Look over the material for the string "Policy". Copy every line where it turns up.

+++ EXTRACTED DATA +++

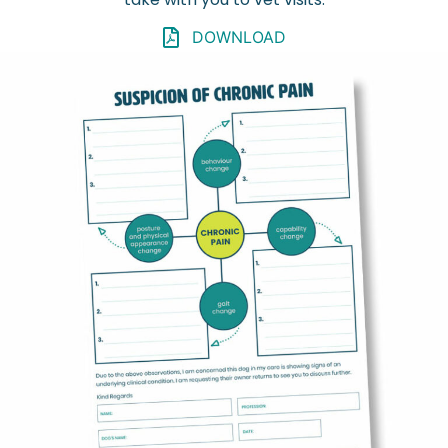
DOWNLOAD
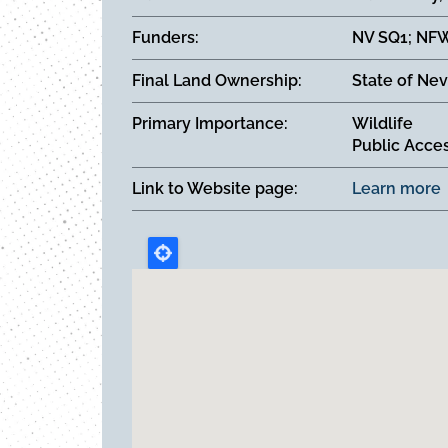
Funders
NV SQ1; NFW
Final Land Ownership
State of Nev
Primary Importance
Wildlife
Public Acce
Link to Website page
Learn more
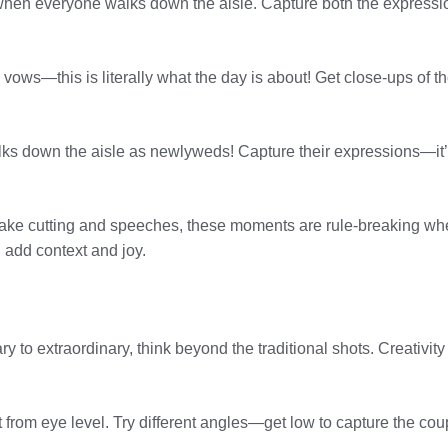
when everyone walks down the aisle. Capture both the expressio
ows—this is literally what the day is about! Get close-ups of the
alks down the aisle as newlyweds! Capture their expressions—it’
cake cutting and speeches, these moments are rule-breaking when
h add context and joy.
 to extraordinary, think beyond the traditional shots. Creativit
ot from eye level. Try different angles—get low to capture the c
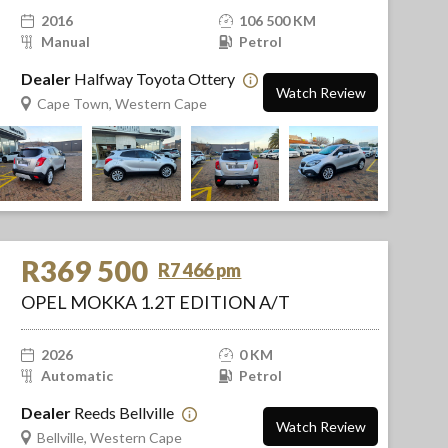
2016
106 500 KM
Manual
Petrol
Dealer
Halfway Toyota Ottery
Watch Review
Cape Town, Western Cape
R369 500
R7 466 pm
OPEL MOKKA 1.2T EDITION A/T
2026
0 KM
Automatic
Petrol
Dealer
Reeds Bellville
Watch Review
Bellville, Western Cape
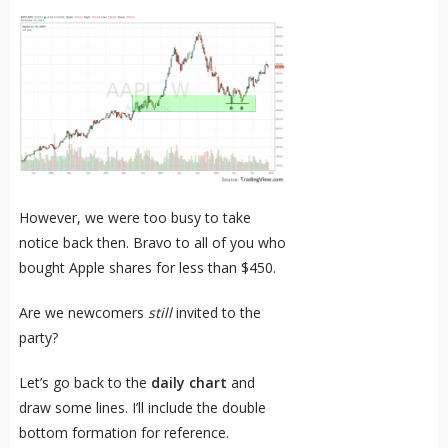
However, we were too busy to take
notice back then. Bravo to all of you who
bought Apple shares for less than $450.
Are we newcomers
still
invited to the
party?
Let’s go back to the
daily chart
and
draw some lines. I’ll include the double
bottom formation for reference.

+++
+++ EXTRACTED DATA +++

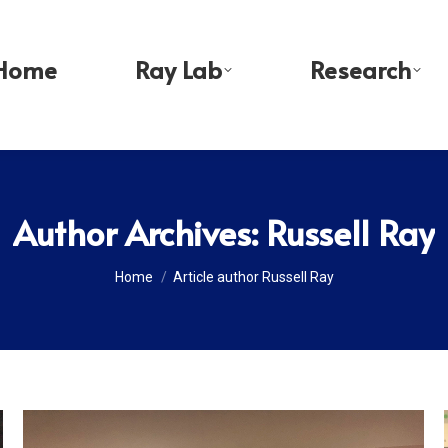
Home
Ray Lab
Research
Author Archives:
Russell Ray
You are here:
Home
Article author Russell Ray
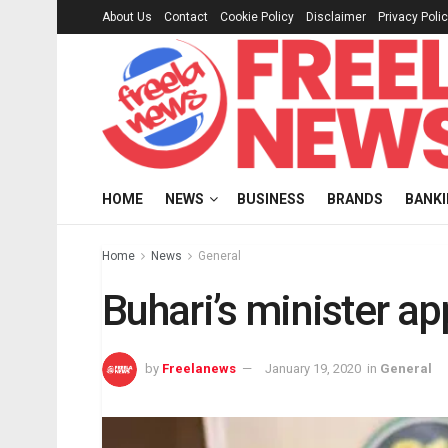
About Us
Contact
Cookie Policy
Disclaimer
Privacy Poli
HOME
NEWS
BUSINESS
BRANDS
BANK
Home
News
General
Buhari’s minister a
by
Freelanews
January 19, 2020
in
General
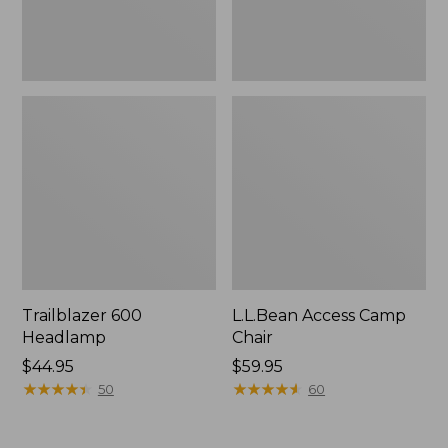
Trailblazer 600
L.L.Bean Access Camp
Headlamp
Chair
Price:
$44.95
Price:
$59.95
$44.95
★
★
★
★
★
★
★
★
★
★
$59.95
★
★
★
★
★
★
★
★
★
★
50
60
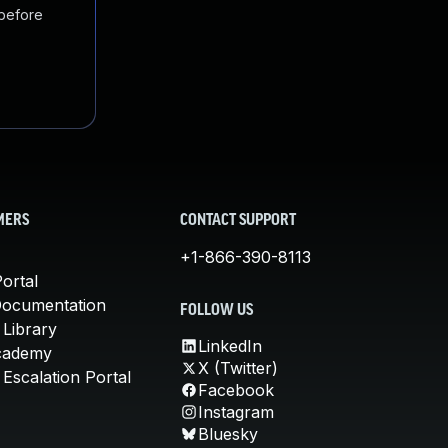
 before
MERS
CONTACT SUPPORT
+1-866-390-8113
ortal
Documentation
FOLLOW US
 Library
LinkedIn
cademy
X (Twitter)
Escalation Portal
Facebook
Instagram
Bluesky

+++
+++ EXTRACTED DATA +++

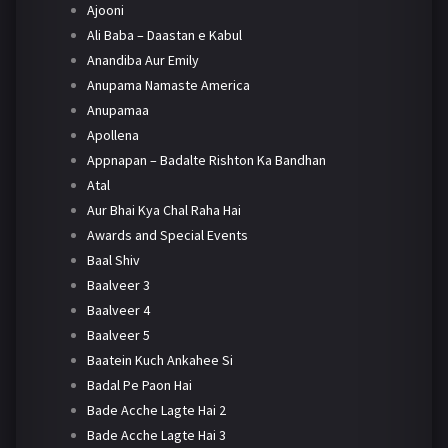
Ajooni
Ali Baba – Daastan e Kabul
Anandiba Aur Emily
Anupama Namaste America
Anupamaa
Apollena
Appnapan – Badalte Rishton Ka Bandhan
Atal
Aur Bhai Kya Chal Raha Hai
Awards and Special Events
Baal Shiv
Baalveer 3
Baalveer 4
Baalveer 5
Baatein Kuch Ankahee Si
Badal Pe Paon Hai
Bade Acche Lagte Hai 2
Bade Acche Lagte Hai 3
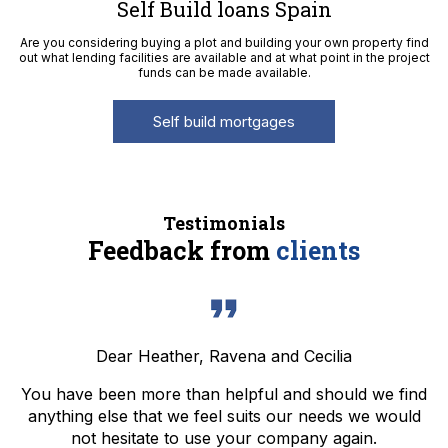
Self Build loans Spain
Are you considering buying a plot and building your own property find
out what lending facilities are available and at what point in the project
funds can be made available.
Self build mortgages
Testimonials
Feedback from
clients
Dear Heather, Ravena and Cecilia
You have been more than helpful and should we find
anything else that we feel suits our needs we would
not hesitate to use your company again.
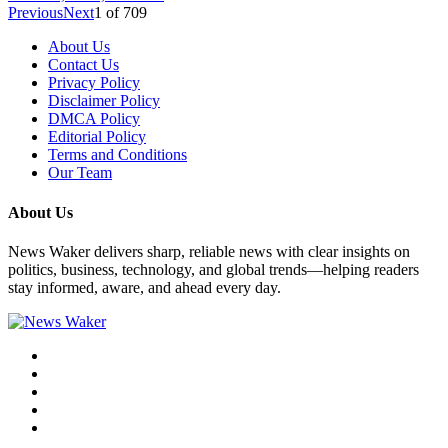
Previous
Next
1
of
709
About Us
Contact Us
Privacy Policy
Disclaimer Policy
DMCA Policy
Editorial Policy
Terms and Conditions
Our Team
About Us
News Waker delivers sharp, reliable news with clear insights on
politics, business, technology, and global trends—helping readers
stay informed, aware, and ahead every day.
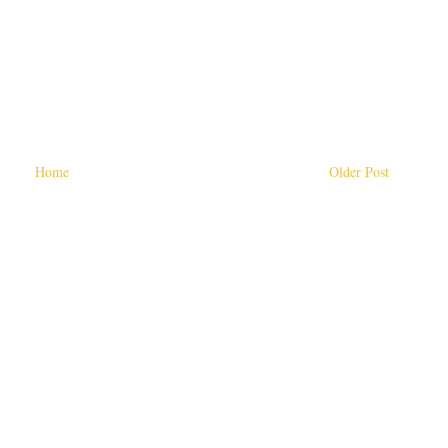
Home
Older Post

+++

## [WRITTEN RESPONSE]
Cookie Policy
Privacy Policy
Disclaimer Policy
DMCA Policy
Editorial Policy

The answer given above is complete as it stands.